Turkey, whose leaders have denounced the Damascus regime's deadly crackdown on dissent, began distributing food to those encamped on the Syrian side of the border, in the first such aid mission since the campaign against anti-government protesters turned into a refugee crisis two weeks ago.
People from the Syrian side were collecting food at the border to take to the stranded families, the local Turkish governor's office said.
With the 3-month-old pro-democracy uprising raging on, the government appeared desperate to put an end to the embarrassing stream of refugees fleeing their homeland. Activists said Syrian authorities at the border were making it more difficult for people to reach Turkey.
As he escaped to this area of Turkey yesterday, one refugee from Bdama, identifying himself only as Hassan, said he could hear gunfire as he fled. "Soldiers have blocked roads and many people are walking through fields and mountains," he said.

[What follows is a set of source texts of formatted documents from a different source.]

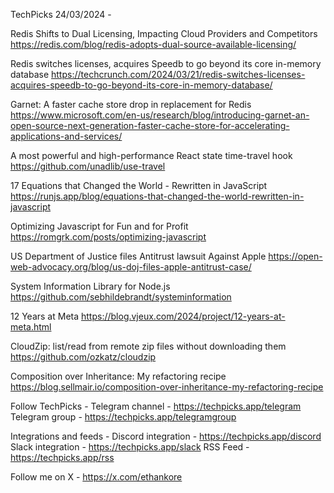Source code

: TechPicks 24/03/2024 -

Redis Shifts to Dual Licensing, Impacting Cloud Providers and Competitors
https://redis.com/blog/redis-adopts-dual-source-available-licensing/

Redis switches licenses, acquires Speedb to go beyond its core in-memory database
https://techcrunch.com/2024/03/21/redis-switches-licenses-acquires-speedb-to-go-beyond-its-core-in-memory-database/

Garnet: A faster cache store drop in replacement for Redis
https://www.microsoft.com/en-us/research/blog/introducing-garnet-an-open-source-next-generation-faster-cache-store-for-accelerating-applications-and-services/

A most powerful and high-performance React state time-travel hook
https://github.com/unadlib/use-travel

17 Equations that Changed the World - Rewritten in JavaScript
https://runjs.app/blog/equations-that-changed-the-world-rewritten-in-javascript

Optimizing Javascript for Fun and for Profit
https://romgrk.com/posts/optimizing-javascript

US Department of Justice files Antitrust lawsuit Against Apple
https://open-web-advocacy.org/blog/us-doj-files-apple-antitrust-case/

System Information Library for Node.js
https://github.com/sebhildebrandt/systeminformation

12 Years at Meta
https://blog.vjeux.com/2024/project/12-years-at-meta.html

CloudZip: list/read from remote zip files without downloading them
https://github.com/ozkatz/cloudzip

Composition over Inheritance: My refactoring recipe
https://blog.sellmair.io/composition-over-inheritance-my-refactoring-recipe

Follow TechPicks -
Telegram channel - https://techpicks.app/telegram
Telegram group - https://techpicks.app/telegramgroup

Integrations and feeds -
Discord integration - https://techpicks.app/discord
Slack integration - https://techpicks.app/slack
RSS Feed - https://techpicks.app/rss

Follow me on X - https://x.com/ethankore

Clashes erupted almost two weeks ago in Jisr al-Shughour, in the northern province of Idlib, where activists reported loyalist troops fought with army mutineers who refused to take part in the continuing crackdown on protesters seeking President Bashar Assad's ouster.
Government forces retook that town a week ago, and meanwhile more than 10,500 Syrians fled and are being sheltered in four Turkish refugee camps. An estimated 5,000 others are camped out on the Syrian side of the border, with dwindling resources, trying to remain close to their homes and relatives, avoiding official refugee status that might delay their return.
The Syrian government has called on the displaced people to return, promising safety. But most are staying put as long as the army is occupying their towns, fearing arrest upon return.
Assad was expected to give a speech today in what would be only his third public appearance since the uprising began in mid-March, inspired by the revolutions sweeping the Arab world.